As of June 2015, over 4,600 of those sentenced to IPP remain in custody. Over 3,500 are still in prison despite having passed their tariff expiry date, the minimum period they must spend in custody before release.
First, while ministers formally bear the responsibility for policy decisions, any critic must recognise that policy outputs are the result of interactions between a range of politicians, civil servants, and many other participants. The working relationship between these participants can differ greatly, and importantly, influence policy formation. As regards to ‘prisoners left behind’, while the political risk associated with releasing ‘dangerous’ offenders is clear, key civil servants also supported (and still support) this position as being entirely responsible.
Second, we must be careful in our understanding of ‘populist’ policies. For example, Lisa Miller argues that increased state interest in crime control has tended to track actual levels of violent crime. In this sense, state response to public concern is not in itself necessarily problematic, even if specific measure might be. If governments contain in their manifesto various criminal justice policy commitments, it is hard to argue that their election does not confer some level of legitimacy on future measures they may take.
Third, this does not necessarily mean that a misguided public, providing knee-jerk reactions to exceptional crimes, are part of the problem. An equally, if not more, compelling case might be made that developments such as the IPP sentence result from a deficit in meaningful public engagement. Policymakers currently operate in a realm of what I have come to term ‘illusory democratization’ – the public are a constant reference point, the idea of ‘the public’ as a driver of hasty reforms and often a perceived constraint on progressive policy change, but meaningful engagement with specific publics is an exception to the general rule. Many have convincingly argued that involving the public much more centrally in deliberations relating to crime policy is not only appropriate in a democratic society, but may lead to better outcomes in the short and longer term.

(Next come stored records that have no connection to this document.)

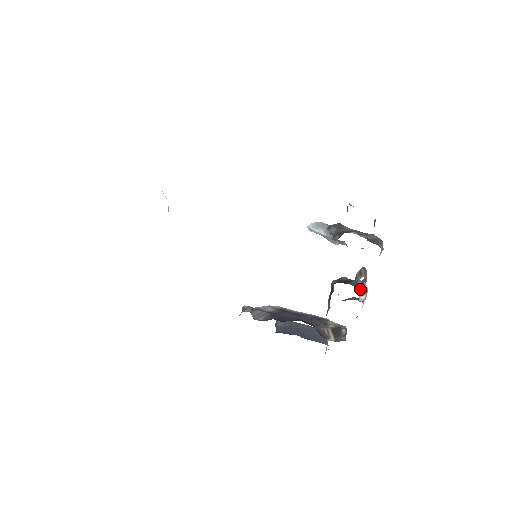
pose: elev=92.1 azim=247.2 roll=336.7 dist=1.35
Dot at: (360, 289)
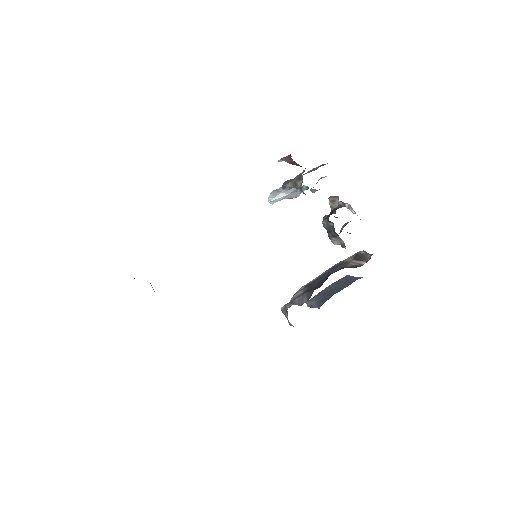
Dot at: (346, 207)
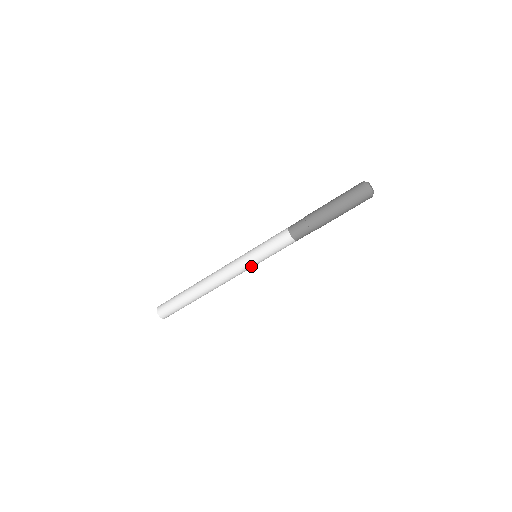
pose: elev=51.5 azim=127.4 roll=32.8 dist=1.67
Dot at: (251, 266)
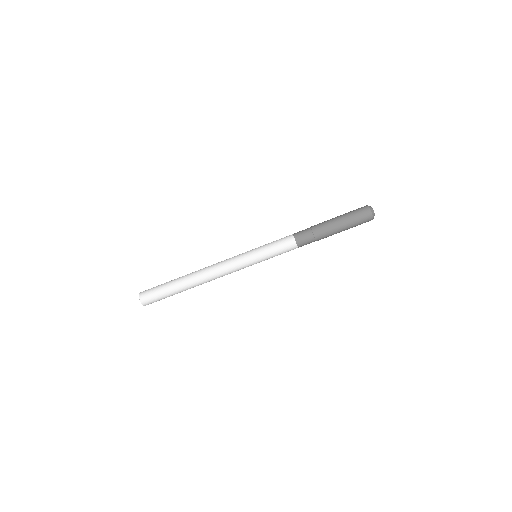
Dot at: (250, 264)
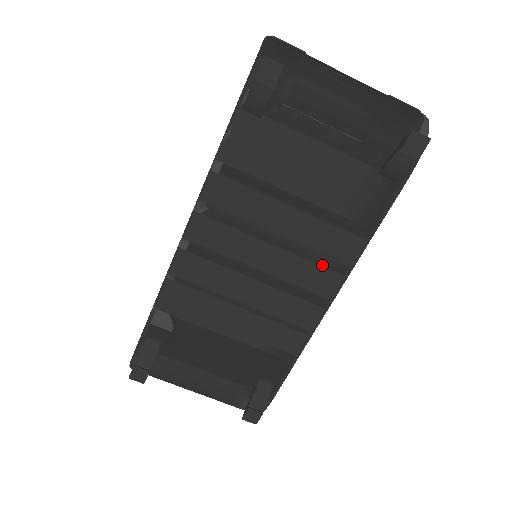
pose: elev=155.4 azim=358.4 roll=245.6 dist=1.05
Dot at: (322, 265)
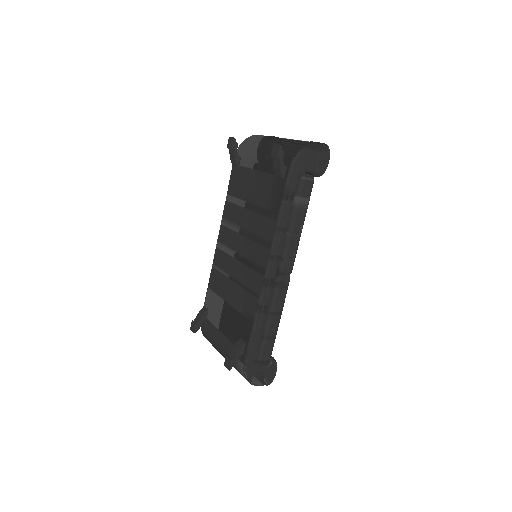
Dot at: (261, 244)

As regards to the IPP ‘prisoners left behind’, it seems unlikely that further action will be taken, notwithstanding the huge costs – financial and human – of this situation. This battle has been waged, resolution has been reached, and there is little prospect of it moving up the policy agenda once again. However, we may be approaching a fork in the road for penal policymaking more generally, with there being potential for a less punitive, more progressive path being taken. Talk is not necessarily action: how the government’s penal policy agenda unfolds in the coming months, what position the Labour opposition decides to adopt, and to what extent the localism agenda opens up space for public deliberation, remains to be seen.